LETTER TO AUDREY - 3 (Not sent)

 





04.07.2024


Dear Audrey,

It has been almost four months since we last spoke - four interminable months.

This might sound like an exaggeration, but it's not: many mornings, I woke up thinking of you, with tormenting thoughts that are difficult to describe. I often wondered about you: whether you are happy, how you are generally doing.

Many times, I wanted to write to you directly, but I always thought it would interfere unreasonably, disrupting your new equilibrium, our plans, our progress, and our developments.

Nonetheless, I miss you, I terribly miss you, Audrey. I really do - more than I ever expected. 

I have been wanting to tell you that for months. I know it has been a long time, and to you, this might sound like a faint, fading echo...of the past.

I let time pass, in the hope that you might find your new equilibrium, get used to a new life, but I always nurtured the hope that you would write to me again, that you would seek me out.

I do not know who you are seeing, whether the sommelier of L'Enclume or somebody else, how you are, but what matters to me is that you are happy.

I have tried to force myself to limit, inhibit, and block myself from writing to you.

Yet, here I am. Why? Because I struggle to accept the idea of never seeing you again for the rest of my life.

I told you so when you called me that morning of October 30th as you desperately announced in tiers over the phone that you were about to leave Amsterdam for good and wanted to see me one last time. When we saw each other again, when we planned to do it again.

I would love to talk to you, to see you, to confront, discuss, resolve, amend, apologise, pacify, and cuddle. My words may seem disproportionate, inappropriate, perhaps empty and insubstantial, inconsistent, belated, weak, and circumstantial.

Yet, despite the passage of time, I am here again, at your bedside, with a thousand questions, doubts, and emotional earthquakes.

You will not believe me, but I have been struggling not to write to you - really, really, Audrey.

But something has changed. I will not go into further details, hoping for your feedback.

I am not begging, but I cannot hold myself back any longer. I miss you so much, Audrey.

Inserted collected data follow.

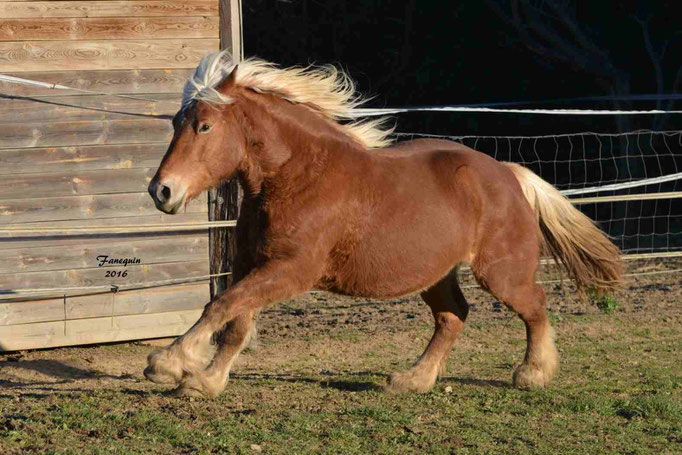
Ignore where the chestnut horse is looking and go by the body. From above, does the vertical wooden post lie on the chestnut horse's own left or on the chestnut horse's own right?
on the chestnut horse's own right

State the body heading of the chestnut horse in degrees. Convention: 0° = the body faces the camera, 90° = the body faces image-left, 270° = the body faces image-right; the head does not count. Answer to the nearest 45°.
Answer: approximately 90°
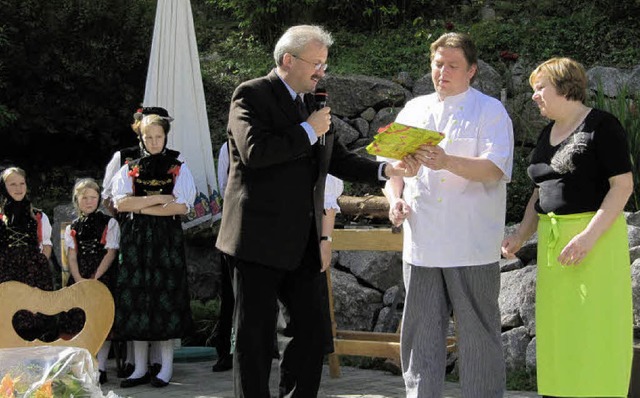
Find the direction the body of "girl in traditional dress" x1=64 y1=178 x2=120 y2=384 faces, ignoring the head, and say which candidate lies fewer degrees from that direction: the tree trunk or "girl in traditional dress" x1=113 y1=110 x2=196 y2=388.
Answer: the girl in traditional dress

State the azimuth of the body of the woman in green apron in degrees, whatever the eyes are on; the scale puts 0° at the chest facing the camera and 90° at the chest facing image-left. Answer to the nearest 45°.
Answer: approximately 45°

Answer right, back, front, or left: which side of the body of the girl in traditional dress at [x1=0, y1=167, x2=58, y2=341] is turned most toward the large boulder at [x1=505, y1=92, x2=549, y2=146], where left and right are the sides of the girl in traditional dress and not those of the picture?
left

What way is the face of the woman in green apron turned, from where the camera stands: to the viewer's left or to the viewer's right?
to the viewer's left

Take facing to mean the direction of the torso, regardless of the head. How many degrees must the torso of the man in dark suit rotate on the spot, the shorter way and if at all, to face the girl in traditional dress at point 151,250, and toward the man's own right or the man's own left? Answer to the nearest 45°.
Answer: approximately 180°

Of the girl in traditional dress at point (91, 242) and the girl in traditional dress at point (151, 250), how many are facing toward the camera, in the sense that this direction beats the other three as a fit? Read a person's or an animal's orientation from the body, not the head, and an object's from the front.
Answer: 2

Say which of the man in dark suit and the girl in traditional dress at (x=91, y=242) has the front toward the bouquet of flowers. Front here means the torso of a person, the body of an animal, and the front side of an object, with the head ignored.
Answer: the girl in traditional dress
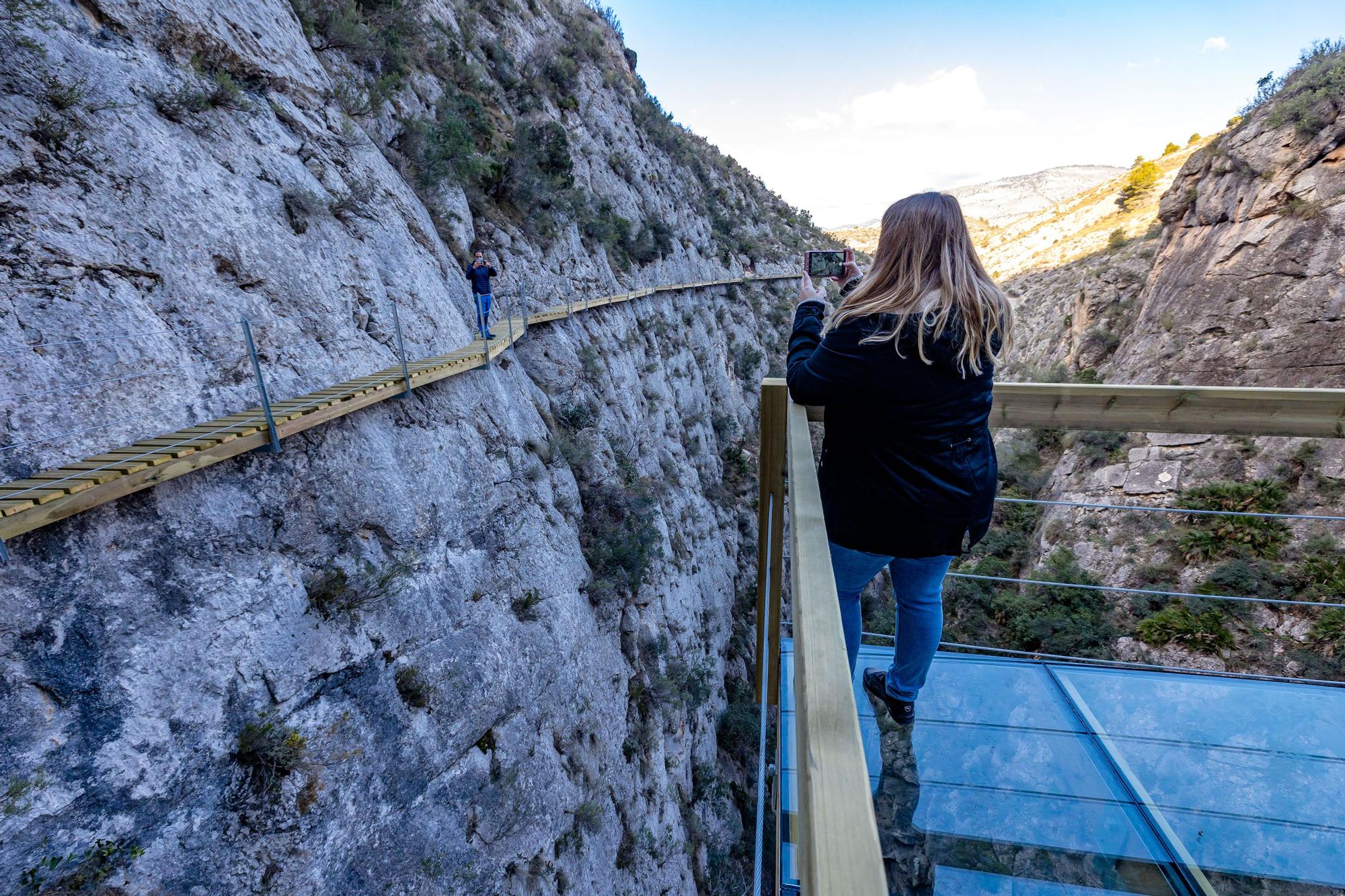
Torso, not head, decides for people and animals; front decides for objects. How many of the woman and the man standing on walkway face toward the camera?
1

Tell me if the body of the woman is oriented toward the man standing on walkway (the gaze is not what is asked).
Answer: yes

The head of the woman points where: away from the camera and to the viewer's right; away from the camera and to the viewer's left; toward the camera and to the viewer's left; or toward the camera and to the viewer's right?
away from the camera and to the viewer's left

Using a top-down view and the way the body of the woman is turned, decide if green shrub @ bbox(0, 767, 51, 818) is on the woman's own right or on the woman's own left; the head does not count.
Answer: on the woman's own left

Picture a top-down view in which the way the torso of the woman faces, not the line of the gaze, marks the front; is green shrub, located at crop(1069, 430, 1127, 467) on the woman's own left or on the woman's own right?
on the woman's own right

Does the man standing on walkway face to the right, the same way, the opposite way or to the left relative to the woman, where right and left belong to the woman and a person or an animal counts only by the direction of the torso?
the opposite way

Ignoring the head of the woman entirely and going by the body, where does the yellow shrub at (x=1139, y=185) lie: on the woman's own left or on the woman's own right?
on the woman's own right

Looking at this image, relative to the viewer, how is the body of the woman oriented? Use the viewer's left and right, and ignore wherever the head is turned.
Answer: facing away from the viewer and to the left of the viewer

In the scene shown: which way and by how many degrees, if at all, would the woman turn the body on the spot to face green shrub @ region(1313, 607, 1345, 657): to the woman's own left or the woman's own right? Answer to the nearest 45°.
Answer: approximately 90° to the woman's own right
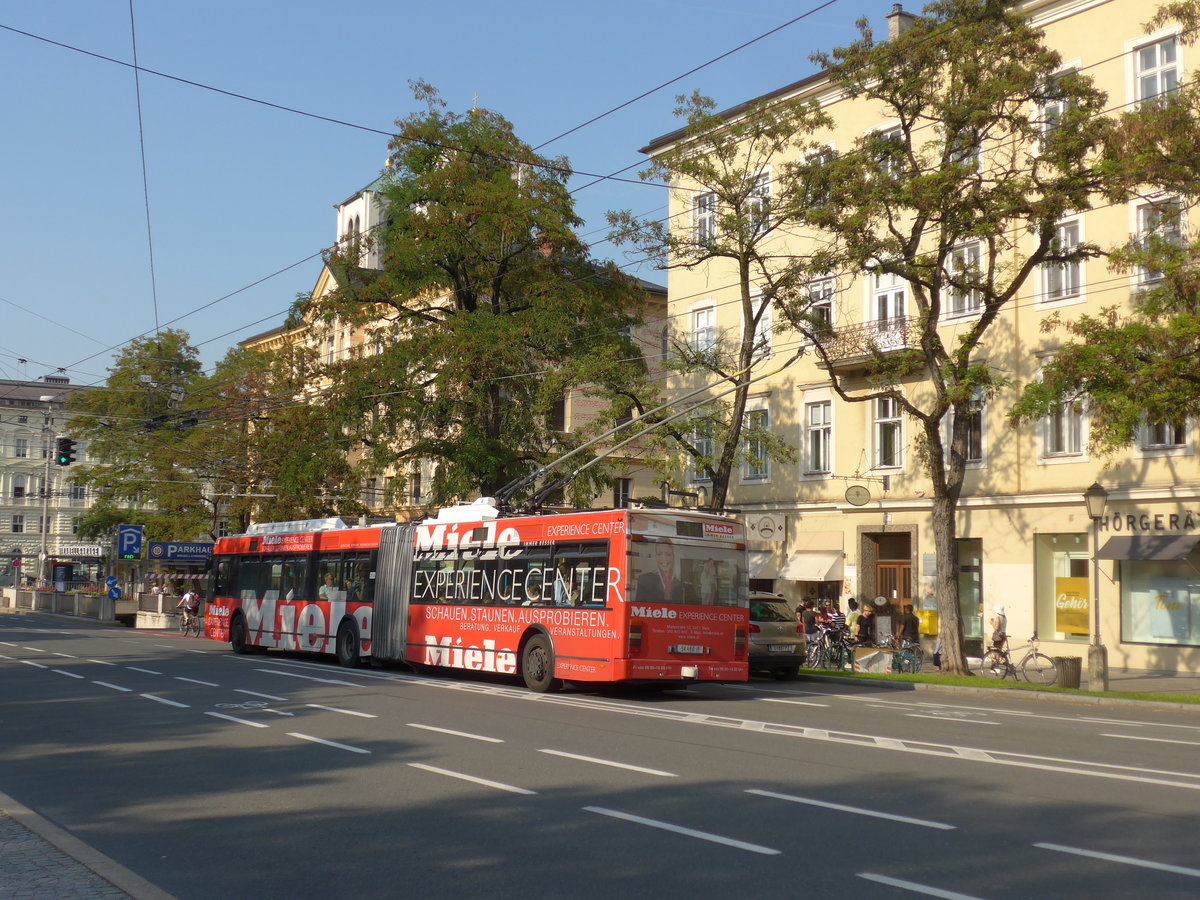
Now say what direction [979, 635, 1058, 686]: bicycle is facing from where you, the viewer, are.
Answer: facing to the right of the viewer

I write these words under the influence, gripped by despair at the lack of you... of information about you and the void you left in my life, which contrasts with the constant presence of our memories together in my mind.

I would like to go back, rewind time, and look into your eyes. Remember how much we loved each other, what we said to each other, what we felt, and what we believed.

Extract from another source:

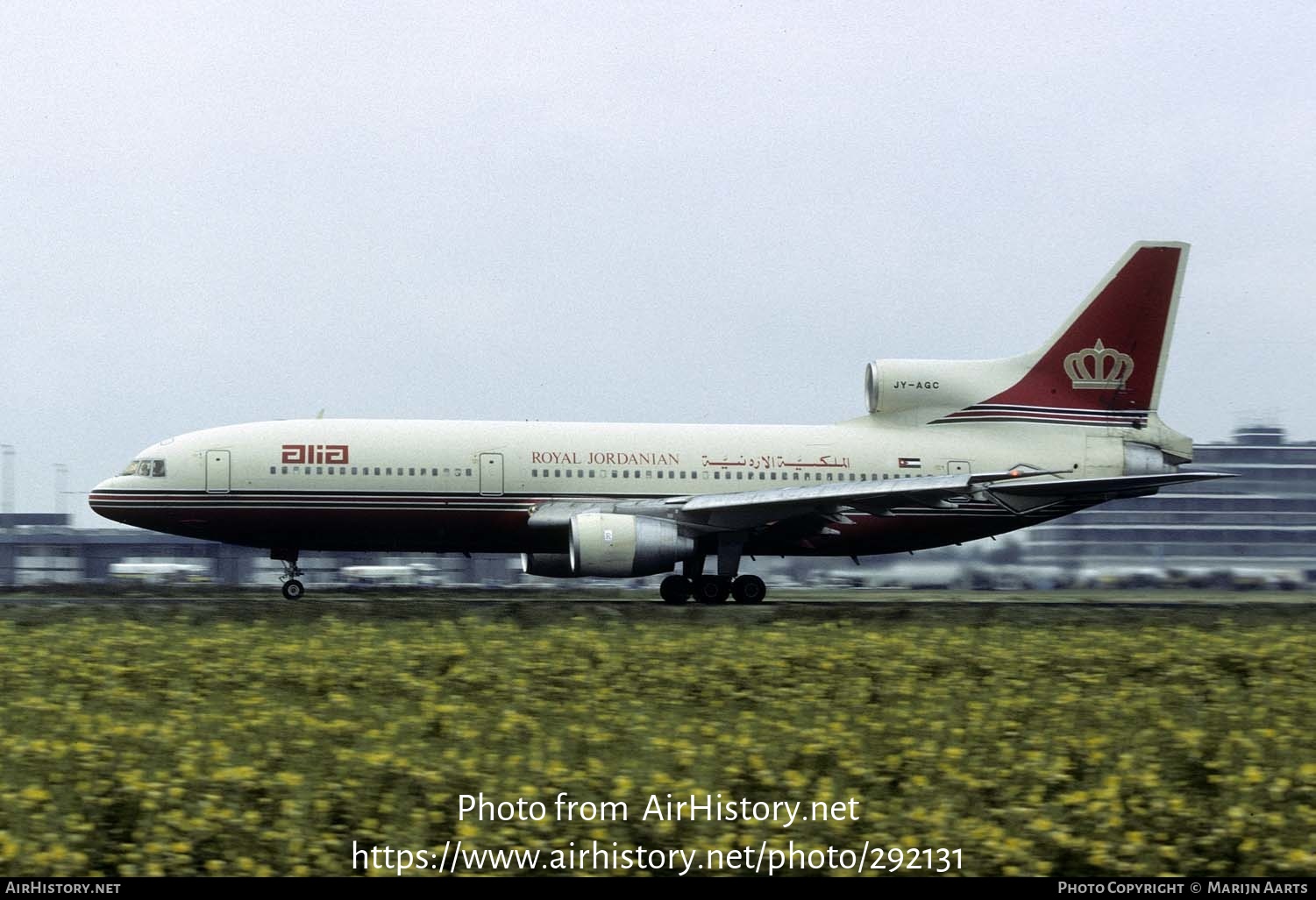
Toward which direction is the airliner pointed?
to the viewer's left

I apologise for sending you these words. I hope they do not shake you, as the thought of formulating them has often shaken me in recent weeks. I hope you are happy, and I hope you will answer me—whatever you tell me, whatever you feel, whatever you believe.

I wish you all the happiness in this world.

Sorry for not being able to restrain myself.

I miss you. And I begin to think that this feeling is destined never to leave me.